Often times, we browse the internet and come across something that sounds too good to be true. We download it, and all of a sudden now our computer is acting strange. Viruses, trojans, malware, adware, spyware, the list goes on and on.
Protecting yourself from attacks is crucial in order to prevent these intrusions. Unfortunately, even the most robust antivirus programs and firewalls fail in certain circumstances. The newest malicious exploit can sometimes take programs such as Norton AntiVIrus or McAfee weeks to issue a patch. More often than not, solo developers with technology savvy backgrounds are the ones to solve the problem first. FireFox and Internet Explorer are two examples of programs that have been patched by individuals first before their software industry counterparts.
If your browser’s homepage has been hijacked, you’re in luck. This is an old exploit and is easily fixed. The threat level is very low, and since the homepage is actually stored in a small text file (Firefox) or the Windows registry (Internet Explorer), you don’t usually need more than a few clicks to reset it back to whatever it was before. More often than not, the only thing that was compromised was the homepage so it’s nothing more than a slight annoyance.
What if that’s not the case? What if you reset the homepage and then the next time you open the browser, it’s been hijacked again? Well, there’s a fix for that too.
The tool you’re going to need is called the Homepage Recovery Tool. It’s a small piece of freeware that has a nifty little feature to override unauthorized homepage changes. Follow these three steps to retrieve your hijacked homepage:
Step 1: Download the Homepage Recovery Tool, and be sure it is running.
Step 2: You have two options here. You can click the RECOVER button, and the program will try and recover the previous homepage you had before it was hijacked.
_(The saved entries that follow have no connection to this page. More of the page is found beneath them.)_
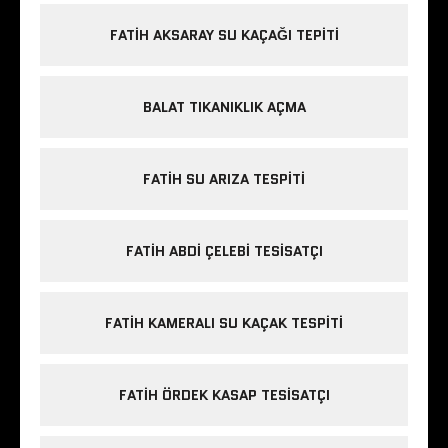
FATIH AKSARAY SU KAÇAĞI TEPITI
BALAT TIKANIKLIK AÇMA
FATIH SU ARIZA TESPITI
FATIH ABDI ÇELEBI TESISATÇI
FATIH KAMERALI SU KAÇAK TESPITI
FATIH ÖRDEK KASAP TESISATÇI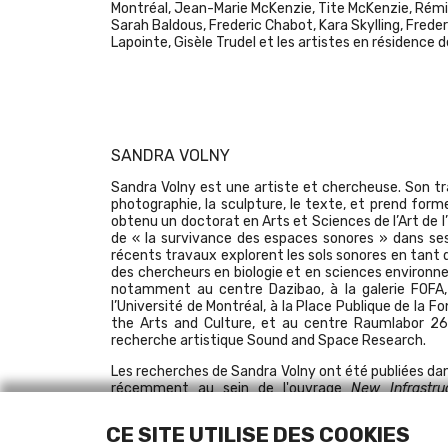
Montréal, Jean-Marie McKenzie, Tite McKenzie, Rémi
Sarah Baldous, Frederic Chabot, Kara Skylling, Fred
Lapointe, Gisèle Trudel et les artistes en résidence 
SANDRA VOLNY
Sandra Volny est une artiste et chercheuse. Son tr
photographie, la sculpture, le texte, et prend forme
obtenu un doctorat en Arts et Sciences de l’Art de l
de « la survivance des espaces sonores » dans ses c
récents travaux explorent les sols sonores en tant
des chercheurs en biologie et en sciences environn
notamment au centre Dazibao, à la galerie FOFA,
l’Université de Montréal, à la Place Publique de la Fo
the Arts and Culture, et au centre Raumlabor 26
recherche artistique Sound and Space Research.
Les recherches de Sandra Volny ont été publiées dan
récemment au sein de l'ouvrage
New Infrastru
l'article
Resound Kefalonia:
A Case Study of "Th
Passepartout, sur le Réseau de recherche-créatio
CE SITE UTILISE DES COOKIES
Récits de la
survivance des espaces sonores raco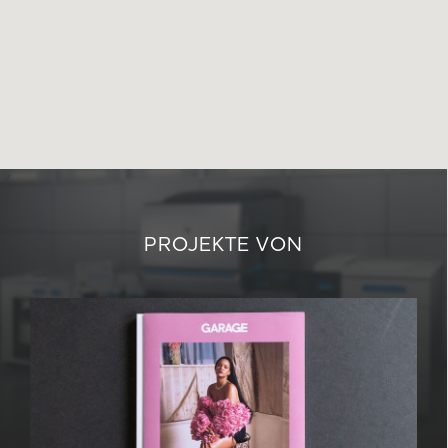
⁄
PROJEKTE VON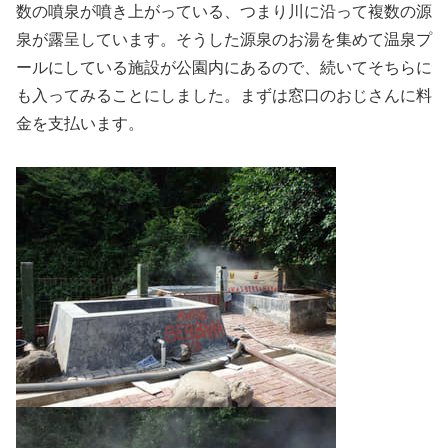
数の噴泉が噴き上がっている、つまり川に沿って複数の源
泉が露呈しています。そうした源泉のお湯を集めて温泉プ
ールにしている施設が公園内にあるので、続いてそちらに
も入ってみることにしました。まずは窓口のおじさんに料
金を支払います。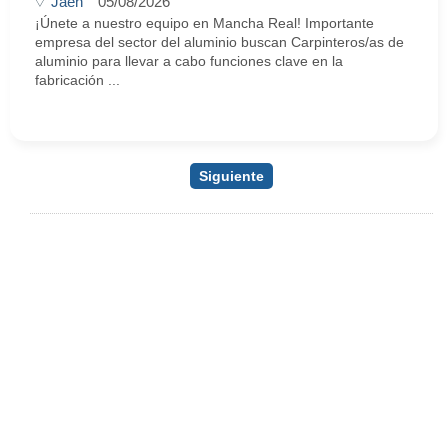
Jaén
05/08/2026
¡Únete a nuestro equipo en Mancha Real! Importante
empresa del sector del aluminio buscan Carpinteros/as de
aluminio para llevar a cabo funciones clave en la
fabricación ...
Siguiente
This doesn’t always work, but it is worth a shot. If it works, copy and paste that URL into the RESET NEW HOMEPAGE text box.
Step 3: In the OPTIONS section, check the DISALLOW UNAUTHORIZED CHANGES TO HOMEPAGE and select your browser. If you’ve been hijacked on both Internet Explorer and Firefox, simply select one of them, click RESET, and then click the other and RESET that one.
Note: Be sure you have fully closed out of any instances of your web browser before running this program; otherwise it may not work correctly.
The Homepage Recovery Tool makes the process of retrieving a hijacked homepage a piece of cake. Again, this is an old technique and is not as dangerous as it once was. In the past, internet browsers were much more vulnerable, but today this little issue can be solved with a simple tool.